## EXERCISE PROMPT
What lines below hold the string "Denmark"? Copy them all.

## RECORDS SHOWN
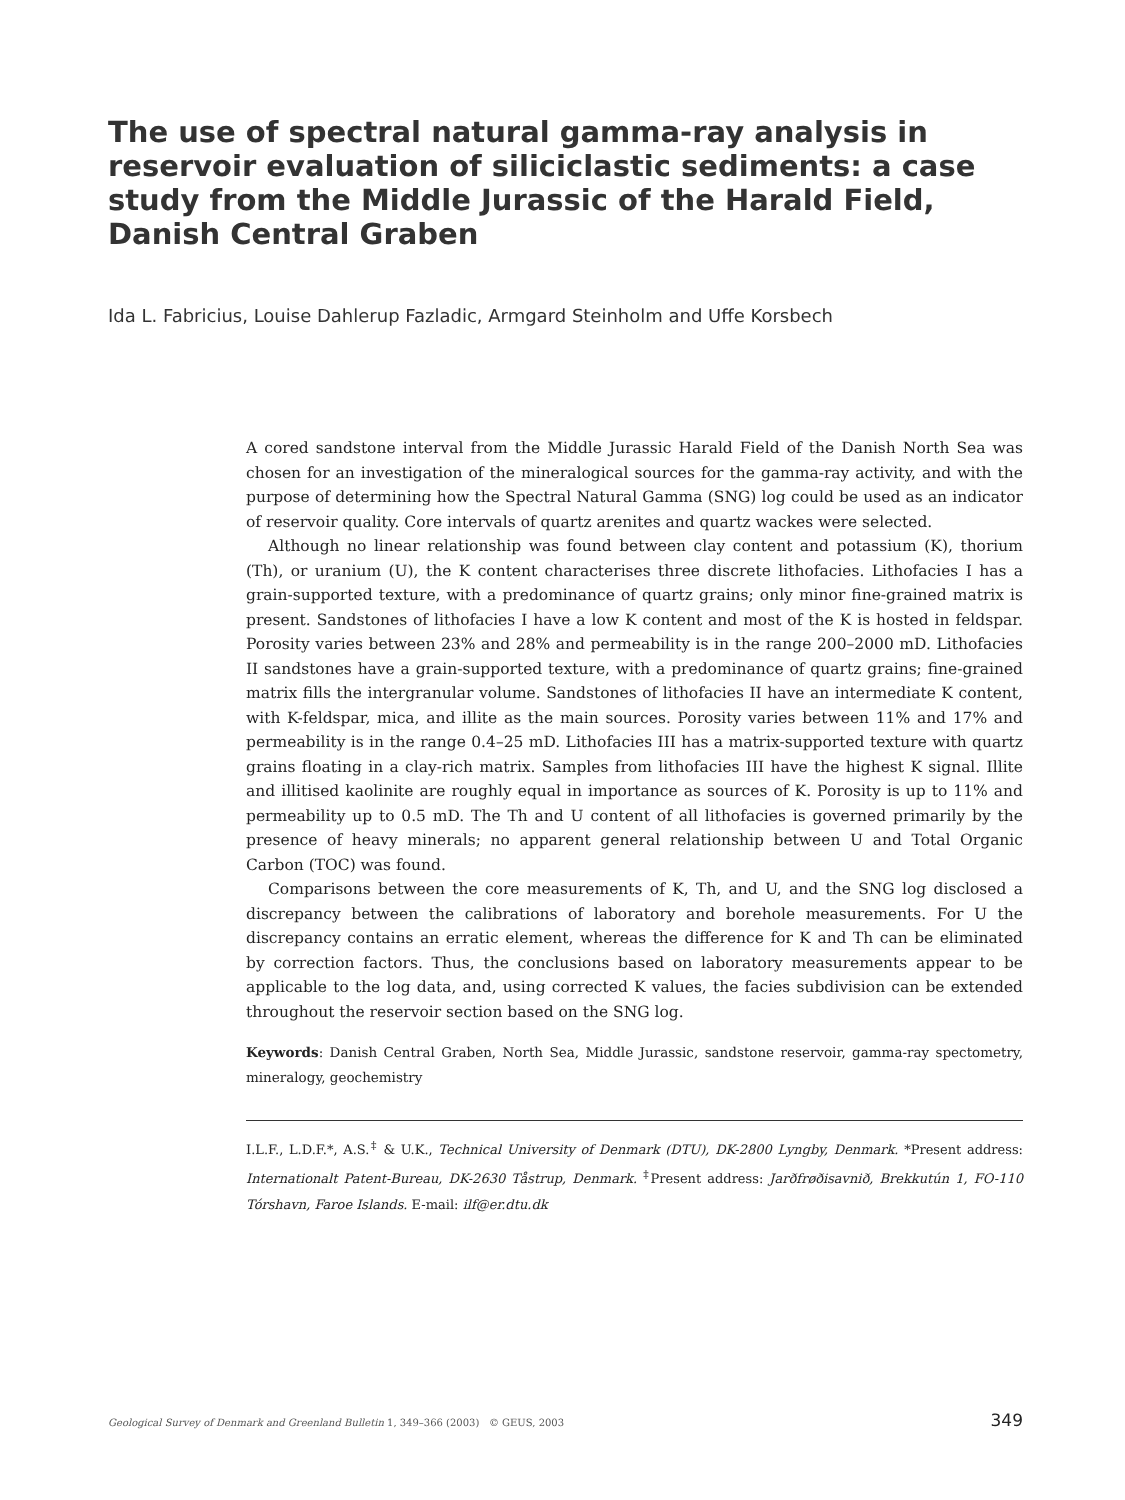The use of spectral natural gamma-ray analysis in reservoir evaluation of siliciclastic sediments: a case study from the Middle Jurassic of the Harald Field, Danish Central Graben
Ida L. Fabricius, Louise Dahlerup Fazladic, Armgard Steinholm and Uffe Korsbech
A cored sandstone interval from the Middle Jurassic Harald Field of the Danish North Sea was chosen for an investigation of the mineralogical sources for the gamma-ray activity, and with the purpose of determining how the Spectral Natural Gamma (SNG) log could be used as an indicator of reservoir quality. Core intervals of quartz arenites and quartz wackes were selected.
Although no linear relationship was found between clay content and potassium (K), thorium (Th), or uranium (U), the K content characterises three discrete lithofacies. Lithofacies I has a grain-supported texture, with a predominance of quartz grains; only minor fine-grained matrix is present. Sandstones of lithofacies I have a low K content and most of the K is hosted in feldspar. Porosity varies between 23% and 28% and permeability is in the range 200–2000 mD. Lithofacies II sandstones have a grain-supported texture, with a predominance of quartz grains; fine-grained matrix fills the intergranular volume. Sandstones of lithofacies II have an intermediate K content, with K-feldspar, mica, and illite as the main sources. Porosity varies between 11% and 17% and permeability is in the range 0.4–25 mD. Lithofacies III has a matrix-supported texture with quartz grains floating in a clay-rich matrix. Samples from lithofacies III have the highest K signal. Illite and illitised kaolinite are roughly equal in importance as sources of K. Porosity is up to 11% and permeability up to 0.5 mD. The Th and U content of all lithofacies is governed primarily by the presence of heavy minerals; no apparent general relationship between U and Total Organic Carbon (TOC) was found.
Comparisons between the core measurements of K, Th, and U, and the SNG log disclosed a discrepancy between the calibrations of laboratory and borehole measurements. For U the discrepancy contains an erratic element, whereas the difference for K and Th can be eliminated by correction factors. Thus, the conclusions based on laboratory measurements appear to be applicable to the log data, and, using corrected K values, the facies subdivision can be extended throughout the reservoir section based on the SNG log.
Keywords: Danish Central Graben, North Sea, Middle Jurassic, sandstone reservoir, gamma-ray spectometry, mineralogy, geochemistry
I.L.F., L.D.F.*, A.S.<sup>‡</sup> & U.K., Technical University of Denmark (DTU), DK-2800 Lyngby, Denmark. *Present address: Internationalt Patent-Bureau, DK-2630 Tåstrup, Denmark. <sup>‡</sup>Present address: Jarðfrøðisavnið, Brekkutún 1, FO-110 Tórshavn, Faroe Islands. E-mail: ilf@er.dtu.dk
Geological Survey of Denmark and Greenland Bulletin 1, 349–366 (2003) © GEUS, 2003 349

## ANSWER TO THIS PROBLEM
I.L.F., L.D.F.*, A.S.<sup>‡</sup> & U.K., Technical University of Denmark (DTU), DK-2800 Lyngby, Denmark. *Present address: Internationalt Patent-Bureau, DK-2630 Tåstrup, Denmark. <sup>‡</sup>Present address: Jarðfrøðisavnið, Brekkutún 1, FO-110 Tórshavn, Faroe Islands. E-mail: ilf@er.dtu.dk
Geological Survey of Denmark and Greenland Bulletin 1, 349–366 (2003) © GEUS, 2003 349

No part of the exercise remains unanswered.